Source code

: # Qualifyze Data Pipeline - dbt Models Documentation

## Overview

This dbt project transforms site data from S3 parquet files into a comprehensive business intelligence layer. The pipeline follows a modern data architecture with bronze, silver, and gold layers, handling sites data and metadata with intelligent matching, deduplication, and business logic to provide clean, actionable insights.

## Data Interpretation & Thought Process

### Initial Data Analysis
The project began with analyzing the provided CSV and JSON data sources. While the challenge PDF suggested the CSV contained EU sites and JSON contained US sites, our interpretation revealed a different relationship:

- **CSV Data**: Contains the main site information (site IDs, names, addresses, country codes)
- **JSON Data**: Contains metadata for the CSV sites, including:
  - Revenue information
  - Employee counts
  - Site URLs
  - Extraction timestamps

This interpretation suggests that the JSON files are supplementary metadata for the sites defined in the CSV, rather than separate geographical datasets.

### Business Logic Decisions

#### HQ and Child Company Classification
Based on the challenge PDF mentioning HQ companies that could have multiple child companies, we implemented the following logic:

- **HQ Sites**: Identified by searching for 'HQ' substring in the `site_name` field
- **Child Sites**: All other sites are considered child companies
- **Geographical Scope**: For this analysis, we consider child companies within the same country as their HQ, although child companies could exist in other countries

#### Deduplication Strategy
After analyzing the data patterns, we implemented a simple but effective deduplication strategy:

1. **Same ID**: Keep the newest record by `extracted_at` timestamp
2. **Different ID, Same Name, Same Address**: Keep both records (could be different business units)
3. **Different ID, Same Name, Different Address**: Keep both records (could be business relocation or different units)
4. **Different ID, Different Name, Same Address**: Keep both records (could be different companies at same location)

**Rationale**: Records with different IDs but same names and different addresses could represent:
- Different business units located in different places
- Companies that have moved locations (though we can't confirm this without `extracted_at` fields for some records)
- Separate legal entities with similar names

### ACTIVITY
Would you report every line of the entries above containing the word "files"?

### EXERCISE ANSWER
This dbt project transforms site data from S3 parquet files into a comprehensive business intelligence layer. The pipeline follows a modern data architecture with bronze, silver, and gold layers, handling sites data and metadata with intelligent matching, deduplication, and business logic to provide clean, actionable insights.
This interpretation suggests that the JSON files are supplementary metadata for the sites defined in the CSV, rather than separate geographical datasets.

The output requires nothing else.